*** Block opens ***

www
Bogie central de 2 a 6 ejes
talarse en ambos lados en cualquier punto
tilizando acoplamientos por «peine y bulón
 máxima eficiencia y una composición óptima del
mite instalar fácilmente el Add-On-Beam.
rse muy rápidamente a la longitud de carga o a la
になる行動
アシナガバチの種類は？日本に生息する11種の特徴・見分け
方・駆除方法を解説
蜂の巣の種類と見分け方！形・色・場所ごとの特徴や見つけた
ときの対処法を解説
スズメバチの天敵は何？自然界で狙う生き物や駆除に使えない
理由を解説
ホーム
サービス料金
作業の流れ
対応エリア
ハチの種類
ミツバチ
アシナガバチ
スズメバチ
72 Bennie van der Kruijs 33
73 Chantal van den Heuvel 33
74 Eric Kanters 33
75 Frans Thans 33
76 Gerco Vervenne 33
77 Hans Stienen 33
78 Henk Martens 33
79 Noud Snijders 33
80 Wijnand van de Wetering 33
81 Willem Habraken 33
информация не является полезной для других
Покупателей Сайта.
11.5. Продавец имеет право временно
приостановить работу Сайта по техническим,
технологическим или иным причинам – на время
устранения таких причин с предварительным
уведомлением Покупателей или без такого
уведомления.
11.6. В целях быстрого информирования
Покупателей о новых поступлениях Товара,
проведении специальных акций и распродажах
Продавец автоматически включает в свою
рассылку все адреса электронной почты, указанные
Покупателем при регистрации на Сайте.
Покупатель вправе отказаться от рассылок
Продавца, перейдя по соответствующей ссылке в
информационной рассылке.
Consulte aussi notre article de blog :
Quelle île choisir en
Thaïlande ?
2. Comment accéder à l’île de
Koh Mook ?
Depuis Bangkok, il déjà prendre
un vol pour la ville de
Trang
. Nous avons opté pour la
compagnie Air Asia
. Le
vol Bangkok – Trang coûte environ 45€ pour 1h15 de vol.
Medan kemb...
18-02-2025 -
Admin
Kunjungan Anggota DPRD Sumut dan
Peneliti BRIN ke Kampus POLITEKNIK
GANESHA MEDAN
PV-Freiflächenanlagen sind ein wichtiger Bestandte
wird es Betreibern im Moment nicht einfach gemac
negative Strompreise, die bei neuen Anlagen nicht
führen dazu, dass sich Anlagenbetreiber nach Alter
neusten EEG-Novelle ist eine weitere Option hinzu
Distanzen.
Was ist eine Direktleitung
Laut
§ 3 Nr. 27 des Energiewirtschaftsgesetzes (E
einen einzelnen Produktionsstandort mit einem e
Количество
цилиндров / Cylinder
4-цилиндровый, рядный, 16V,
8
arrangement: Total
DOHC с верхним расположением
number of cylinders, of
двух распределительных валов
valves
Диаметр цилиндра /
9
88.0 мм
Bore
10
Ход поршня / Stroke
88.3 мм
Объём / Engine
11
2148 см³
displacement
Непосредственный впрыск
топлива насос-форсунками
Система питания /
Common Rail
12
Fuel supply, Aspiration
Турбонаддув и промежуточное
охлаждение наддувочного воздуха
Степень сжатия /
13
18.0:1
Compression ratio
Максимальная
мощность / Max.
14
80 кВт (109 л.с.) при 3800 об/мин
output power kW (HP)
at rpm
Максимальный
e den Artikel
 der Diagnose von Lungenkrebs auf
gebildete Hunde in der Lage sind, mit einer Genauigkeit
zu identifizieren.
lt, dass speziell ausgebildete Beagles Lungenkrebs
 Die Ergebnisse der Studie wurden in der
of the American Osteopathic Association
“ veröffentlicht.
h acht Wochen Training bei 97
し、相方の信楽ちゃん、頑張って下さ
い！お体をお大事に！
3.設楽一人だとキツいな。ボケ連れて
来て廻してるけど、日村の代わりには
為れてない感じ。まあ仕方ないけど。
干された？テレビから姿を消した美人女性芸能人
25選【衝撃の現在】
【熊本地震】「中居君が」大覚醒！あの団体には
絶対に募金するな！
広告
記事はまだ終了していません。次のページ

*** Block closes ***
*** Block opens ***

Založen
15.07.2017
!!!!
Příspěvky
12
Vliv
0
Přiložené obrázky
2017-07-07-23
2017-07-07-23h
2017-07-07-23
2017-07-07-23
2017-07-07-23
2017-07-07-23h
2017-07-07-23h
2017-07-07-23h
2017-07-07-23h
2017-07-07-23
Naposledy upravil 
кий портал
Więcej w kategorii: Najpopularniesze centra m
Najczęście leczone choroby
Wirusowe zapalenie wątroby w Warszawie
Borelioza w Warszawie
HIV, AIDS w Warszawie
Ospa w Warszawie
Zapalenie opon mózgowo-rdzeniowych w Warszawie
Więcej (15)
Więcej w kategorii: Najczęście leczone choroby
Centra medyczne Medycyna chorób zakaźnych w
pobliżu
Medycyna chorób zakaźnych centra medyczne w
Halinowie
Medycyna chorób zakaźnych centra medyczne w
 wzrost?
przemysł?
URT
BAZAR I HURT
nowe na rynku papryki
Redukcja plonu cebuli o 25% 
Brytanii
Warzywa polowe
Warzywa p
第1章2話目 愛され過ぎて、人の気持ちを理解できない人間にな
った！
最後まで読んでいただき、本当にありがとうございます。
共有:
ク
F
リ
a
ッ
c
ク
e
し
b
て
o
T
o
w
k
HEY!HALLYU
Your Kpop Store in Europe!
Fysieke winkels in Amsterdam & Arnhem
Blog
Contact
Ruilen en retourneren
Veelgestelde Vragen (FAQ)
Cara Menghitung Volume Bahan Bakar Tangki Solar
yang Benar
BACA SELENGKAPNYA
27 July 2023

*** Block closes ***

#### How to complete this task
How many lines in the rows above contain the string "Więcej"? Case counts. Reply with the number only.

#### Result of this task
3